__GIVEN TEXT__:
::::::::

OP - Personally I think you are being far too accommodating, but that it a personal view point.

What I really don't understand though is that in a previous post you mentioned that this girl's mum lives very close by to you, so you can just drop her off in the morning, and that you are relatively close.

If that's the case, then why are you looking after her daughter tonight? And why did you have her three nights last week? If her dad can't be bothered to look after her, then you should be taking her back to her mum's.

In that respect I actually think that this other woman IS using you as free child care. She knows that even when ex dp won't parent, she will still get a lovely child free evening as you will be there to pick up the slack.

When does she look after YOUR ds?

Lweji · 20/12/2015 10:54

I know you're very accommodating for the sake of the children, but you're also teaching them to accommodate this type of twat. Instead of showing them how to develop boundaries for themselves.
Or that his behaviour is ok.

mommy2ash · 20/12/2015 11:09

You seem like a lovely person but it seems like your ex and his ex are putting you in a position where you are caring more for their child's needs and wants than they are. Her time with her dad should be just that. I presume he doesn't have her half the week. While it Is brilliant for the kids to get on I feel you are being taken advantage of

redexpat · 20/12/2015 11:15

I realise that this isnt the point of the thread but really, you have to be the fuckiest of fuckwits to spend 6 hours changing tyres and only manage 2.

TheHouseOnTheLane · 20/12/2015 11:18

Well I think you're just lovely OP. A perfect example of how step parenting is when it's done right. Your relationship with his DD will last a long time because it was obviously formed in the right place...from love.x

HairySubject · 20/12/2015 14:50

Goodness the times last week she was in work, she works 24 hour shifts in her job. She didn't ask me to look after dd she was left with her dad and then asked to stay with me instead.

I could have taken her home last night but she wanted to stay, her dad said it was fine, her mum said it was fine so no problem really.

::::::::

__WORK REQUEST__:
Copy out the forum thread above about looking after an ex-partner's daughter, word for word and in full.

__SUPPLIED RECORDS__:

::::::::

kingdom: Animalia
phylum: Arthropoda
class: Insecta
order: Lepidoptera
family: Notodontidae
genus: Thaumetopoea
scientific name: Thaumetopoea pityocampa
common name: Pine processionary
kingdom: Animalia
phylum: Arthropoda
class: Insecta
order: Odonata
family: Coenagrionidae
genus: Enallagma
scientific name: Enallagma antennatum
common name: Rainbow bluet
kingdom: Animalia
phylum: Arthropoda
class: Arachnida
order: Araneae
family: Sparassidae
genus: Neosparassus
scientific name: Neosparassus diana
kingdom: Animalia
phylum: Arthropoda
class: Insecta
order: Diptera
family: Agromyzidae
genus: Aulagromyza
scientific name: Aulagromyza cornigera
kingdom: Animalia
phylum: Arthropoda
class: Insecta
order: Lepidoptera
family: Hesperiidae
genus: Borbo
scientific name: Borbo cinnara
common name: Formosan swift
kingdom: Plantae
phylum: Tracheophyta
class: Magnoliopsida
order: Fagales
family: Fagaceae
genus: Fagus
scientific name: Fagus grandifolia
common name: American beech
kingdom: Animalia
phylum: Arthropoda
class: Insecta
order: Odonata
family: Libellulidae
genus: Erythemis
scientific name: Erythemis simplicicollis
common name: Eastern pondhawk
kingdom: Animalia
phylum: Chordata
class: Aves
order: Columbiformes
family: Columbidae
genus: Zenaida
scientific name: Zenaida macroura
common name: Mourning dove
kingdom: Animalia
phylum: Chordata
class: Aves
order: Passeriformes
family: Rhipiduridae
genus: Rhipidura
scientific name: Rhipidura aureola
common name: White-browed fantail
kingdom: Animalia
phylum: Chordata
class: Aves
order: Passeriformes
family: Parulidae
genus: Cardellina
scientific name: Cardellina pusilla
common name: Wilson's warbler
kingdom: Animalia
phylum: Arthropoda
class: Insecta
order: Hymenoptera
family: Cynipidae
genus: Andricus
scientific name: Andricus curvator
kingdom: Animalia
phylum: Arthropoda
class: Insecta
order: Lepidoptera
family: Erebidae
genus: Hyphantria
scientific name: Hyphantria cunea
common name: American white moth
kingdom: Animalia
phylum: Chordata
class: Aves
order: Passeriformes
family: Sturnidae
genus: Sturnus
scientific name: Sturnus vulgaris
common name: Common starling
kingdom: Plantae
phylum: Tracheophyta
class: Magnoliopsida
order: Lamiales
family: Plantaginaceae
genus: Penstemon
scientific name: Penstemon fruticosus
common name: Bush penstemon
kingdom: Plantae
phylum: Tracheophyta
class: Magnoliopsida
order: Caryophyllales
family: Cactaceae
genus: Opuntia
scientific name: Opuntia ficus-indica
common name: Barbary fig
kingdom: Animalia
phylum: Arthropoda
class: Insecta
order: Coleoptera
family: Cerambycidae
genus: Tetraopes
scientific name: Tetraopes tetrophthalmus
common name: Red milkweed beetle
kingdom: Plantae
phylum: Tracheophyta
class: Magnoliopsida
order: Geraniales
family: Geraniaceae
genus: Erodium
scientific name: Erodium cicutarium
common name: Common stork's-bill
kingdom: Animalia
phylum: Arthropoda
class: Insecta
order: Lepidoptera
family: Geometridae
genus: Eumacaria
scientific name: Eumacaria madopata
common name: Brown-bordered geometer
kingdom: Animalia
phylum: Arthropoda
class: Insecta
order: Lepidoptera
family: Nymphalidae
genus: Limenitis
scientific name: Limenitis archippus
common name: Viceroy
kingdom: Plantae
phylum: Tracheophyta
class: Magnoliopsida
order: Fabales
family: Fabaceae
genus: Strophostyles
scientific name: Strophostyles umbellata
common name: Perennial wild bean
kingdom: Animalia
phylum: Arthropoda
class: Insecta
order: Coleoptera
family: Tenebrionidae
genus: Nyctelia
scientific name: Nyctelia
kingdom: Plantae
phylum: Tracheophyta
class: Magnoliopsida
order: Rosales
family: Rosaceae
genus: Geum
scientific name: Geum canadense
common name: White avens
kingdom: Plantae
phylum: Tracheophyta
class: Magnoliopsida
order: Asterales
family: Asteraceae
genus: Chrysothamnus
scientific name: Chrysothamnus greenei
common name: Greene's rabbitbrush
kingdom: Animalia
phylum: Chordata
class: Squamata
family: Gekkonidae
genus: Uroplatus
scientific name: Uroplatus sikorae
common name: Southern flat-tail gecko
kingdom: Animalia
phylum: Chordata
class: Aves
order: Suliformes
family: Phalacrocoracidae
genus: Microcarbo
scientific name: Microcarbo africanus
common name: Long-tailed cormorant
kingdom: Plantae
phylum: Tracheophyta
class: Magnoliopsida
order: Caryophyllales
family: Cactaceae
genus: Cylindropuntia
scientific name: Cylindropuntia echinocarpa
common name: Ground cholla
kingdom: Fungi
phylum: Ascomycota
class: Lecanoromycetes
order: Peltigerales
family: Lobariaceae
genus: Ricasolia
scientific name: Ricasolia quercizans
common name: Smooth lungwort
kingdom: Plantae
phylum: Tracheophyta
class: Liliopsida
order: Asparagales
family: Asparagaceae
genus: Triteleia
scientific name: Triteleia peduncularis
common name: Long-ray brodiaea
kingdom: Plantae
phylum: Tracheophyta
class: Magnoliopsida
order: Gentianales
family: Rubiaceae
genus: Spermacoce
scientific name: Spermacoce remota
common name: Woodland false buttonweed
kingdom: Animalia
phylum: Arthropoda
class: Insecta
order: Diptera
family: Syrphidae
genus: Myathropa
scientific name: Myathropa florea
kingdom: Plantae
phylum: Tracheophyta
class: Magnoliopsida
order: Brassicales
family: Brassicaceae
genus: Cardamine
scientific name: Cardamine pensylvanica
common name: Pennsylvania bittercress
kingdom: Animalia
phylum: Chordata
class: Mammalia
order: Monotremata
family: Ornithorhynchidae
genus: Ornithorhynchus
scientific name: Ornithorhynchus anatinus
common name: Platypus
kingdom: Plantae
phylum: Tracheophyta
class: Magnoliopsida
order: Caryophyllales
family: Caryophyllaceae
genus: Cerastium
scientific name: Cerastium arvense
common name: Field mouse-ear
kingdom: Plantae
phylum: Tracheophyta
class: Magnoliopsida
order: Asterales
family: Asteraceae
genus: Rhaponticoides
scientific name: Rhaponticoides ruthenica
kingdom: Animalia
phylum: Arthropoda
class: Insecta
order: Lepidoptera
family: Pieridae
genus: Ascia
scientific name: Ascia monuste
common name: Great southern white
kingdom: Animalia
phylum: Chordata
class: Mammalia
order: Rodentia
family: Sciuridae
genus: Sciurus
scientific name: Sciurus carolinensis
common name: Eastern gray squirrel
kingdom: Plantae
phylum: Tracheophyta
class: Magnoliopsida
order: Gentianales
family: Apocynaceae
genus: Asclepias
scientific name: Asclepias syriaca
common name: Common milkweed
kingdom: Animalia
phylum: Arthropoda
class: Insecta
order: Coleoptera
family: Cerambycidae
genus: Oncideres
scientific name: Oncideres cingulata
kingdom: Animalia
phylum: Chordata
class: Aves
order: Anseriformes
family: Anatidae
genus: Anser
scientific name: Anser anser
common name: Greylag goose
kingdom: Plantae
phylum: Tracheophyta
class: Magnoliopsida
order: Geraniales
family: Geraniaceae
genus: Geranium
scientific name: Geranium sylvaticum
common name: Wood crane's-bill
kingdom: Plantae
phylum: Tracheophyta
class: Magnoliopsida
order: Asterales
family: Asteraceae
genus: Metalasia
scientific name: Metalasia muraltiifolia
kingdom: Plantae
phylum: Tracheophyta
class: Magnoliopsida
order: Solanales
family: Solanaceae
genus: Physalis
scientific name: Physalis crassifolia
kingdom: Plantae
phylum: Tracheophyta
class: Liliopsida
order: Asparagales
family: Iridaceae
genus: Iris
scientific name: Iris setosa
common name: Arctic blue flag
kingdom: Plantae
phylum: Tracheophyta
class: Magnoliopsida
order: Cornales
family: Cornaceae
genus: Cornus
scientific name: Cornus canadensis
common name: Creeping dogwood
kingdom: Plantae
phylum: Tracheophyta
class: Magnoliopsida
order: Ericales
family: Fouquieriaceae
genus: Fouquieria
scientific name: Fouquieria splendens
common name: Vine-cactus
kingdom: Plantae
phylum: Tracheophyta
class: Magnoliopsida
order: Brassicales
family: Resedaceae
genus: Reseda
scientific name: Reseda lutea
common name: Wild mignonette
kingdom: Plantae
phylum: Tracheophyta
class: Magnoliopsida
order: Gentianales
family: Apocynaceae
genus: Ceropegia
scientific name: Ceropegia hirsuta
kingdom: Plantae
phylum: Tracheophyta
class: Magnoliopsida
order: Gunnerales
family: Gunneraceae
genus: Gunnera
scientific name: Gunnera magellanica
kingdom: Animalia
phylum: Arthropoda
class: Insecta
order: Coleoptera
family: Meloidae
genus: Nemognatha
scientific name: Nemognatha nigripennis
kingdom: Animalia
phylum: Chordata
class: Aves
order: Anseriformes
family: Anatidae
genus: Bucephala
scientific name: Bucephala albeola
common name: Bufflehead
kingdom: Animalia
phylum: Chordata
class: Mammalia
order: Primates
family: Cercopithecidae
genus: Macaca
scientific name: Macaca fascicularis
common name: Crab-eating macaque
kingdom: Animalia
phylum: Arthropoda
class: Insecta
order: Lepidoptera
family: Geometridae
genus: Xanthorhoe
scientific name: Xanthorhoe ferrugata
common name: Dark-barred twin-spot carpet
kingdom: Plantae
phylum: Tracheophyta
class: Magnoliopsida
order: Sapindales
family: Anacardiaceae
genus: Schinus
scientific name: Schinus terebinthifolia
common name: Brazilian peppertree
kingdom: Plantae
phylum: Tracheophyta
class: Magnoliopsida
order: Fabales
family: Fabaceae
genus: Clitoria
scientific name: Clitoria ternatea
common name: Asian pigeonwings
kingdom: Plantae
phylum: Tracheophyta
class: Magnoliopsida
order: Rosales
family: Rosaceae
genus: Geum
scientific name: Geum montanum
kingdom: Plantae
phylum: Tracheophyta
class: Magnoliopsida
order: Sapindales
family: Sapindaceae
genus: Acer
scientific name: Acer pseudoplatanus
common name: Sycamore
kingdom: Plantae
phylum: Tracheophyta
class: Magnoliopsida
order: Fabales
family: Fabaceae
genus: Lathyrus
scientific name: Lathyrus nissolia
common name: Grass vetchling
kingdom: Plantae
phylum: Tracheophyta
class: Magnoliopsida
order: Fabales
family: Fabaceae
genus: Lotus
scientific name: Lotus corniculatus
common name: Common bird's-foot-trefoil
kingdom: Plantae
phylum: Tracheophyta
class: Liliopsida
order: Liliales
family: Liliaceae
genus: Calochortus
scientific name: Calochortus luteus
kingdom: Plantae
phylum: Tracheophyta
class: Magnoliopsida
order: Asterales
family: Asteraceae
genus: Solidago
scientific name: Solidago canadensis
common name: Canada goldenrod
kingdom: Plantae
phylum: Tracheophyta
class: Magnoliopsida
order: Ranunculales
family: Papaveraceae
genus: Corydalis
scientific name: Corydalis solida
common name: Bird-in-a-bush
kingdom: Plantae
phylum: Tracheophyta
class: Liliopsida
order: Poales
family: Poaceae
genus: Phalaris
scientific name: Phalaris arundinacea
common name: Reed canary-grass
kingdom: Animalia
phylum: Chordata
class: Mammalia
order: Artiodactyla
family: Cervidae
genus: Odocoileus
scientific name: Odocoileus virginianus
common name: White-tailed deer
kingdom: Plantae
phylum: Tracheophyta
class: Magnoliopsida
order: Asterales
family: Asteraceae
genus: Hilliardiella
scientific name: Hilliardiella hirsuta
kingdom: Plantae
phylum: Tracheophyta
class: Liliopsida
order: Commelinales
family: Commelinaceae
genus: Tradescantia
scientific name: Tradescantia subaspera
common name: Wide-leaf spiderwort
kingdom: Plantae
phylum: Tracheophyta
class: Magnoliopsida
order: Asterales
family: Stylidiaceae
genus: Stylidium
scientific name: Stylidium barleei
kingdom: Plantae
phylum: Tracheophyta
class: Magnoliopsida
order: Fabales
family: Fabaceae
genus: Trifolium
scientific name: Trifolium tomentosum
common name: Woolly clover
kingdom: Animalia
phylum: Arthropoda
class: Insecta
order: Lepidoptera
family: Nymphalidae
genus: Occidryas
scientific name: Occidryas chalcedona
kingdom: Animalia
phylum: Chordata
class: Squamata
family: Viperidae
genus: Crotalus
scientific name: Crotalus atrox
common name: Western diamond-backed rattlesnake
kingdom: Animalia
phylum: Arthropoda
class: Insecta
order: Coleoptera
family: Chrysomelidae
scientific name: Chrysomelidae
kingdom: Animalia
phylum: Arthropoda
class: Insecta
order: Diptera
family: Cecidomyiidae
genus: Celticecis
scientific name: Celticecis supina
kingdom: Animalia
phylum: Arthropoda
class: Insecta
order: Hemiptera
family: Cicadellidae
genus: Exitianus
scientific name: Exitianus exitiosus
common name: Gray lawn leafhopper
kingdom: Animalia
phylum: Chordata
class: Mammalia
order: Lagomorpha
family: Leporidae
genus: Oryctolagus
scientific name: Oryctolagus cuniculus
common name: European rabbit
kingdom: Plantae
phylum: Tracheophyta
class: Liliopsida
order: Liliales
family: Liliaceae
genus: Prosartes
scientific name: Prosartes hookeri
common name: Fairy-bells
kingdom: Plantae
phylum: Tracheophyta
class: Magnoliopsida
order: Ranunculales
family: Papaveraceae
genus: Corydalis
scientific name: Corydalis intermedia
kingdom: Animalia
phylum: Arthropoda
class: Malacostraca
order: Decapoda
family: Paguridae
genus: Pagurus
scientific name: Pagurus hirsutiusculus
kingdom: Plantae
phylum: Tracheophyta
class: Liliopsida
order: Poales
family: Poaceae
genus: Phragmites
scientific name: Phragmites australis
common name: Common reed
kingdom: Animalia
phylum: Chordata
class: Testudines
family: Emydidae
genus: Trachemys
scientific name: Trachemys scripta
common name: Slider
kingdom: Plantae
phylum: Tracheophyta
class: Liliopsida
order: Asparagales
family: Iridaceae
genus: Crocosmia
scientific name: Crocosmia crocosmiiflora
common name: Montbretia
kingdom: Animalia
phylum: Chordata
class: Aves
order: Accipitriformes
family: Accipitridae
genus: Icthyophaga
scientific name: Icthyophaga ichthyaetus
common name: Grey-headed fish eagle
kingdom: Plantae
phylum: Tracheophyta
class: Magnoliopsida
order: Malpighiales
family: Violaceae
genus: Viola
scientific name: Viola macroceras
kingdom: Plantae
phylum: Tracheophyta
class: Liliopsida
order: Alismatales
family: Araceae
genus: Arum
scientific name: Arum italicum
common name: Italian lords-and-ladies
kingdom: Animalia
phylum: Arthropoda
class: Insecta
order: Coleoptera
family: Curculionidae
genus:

::::::::

__SOLUTION FOR THIS EXERCISE__:
OP - Personally I think you are being far too accommodating, but that it a personal view point.

What I really don't understand though is that in a previous post you mentioned that this girl's mum lives very close by to you, so you can just drop her off in the morning, and that you are relatively close.

If that's the case, then why are you looking after her daughter tonight? And why did you have her three nights last week? If her dad can't be bothered to look after her, then you should be taking her back to her mum's.

In that respect I actually think that this other woman IS using you as free child care. She knows that even when ex dp won't parent, she will still get a lovely child free evening as you will be there to pick up the slack.

When does she look after YOUR ds?

Lweji · 20/12/2015 10:54

I know you're very accommodating for the sake of the children, but you're also teaching them to accommodate this type of twat. Instead of showing them how to develop boundaries for themselves.
Or that his behaviour is ok.

mommy2ash · 20/12/2015 11:09

You seem like a lovely person but it seems like your ex and his ex are putting you in a position where you are caring more for their child's needs and wants than they are. Her time with her dad should be just that. I presume he doesn't have her half the week. While it Is brilliant for the kids to get on I feel you are being taken advantage of

redexpat · 20/12/2015 11:15

I realise that this isnt the point of the thread but really, you have to be the fuckiest of fuckwits to spend 6 hours changing tyres and only manage 2.

TheHouseOnTheLane · 20/12/2015 11:18

Well I think you're just lovely OP. A perfect example of how step parenting is when it's done right. Your relationship with his DD will last a long time because it was obviously formed in the right place...from love.x

HairySubject · 20/12/2015 14:50

Goodness the times last week she was in work, she works 24 hour shifts in her job. She didn't ask me to look after dd she was left with her dad and then asked to stay with me instead.

I could have taken her home last night but she wanted to stay, her dad said it was fine, her mum said it was fine so no problem really.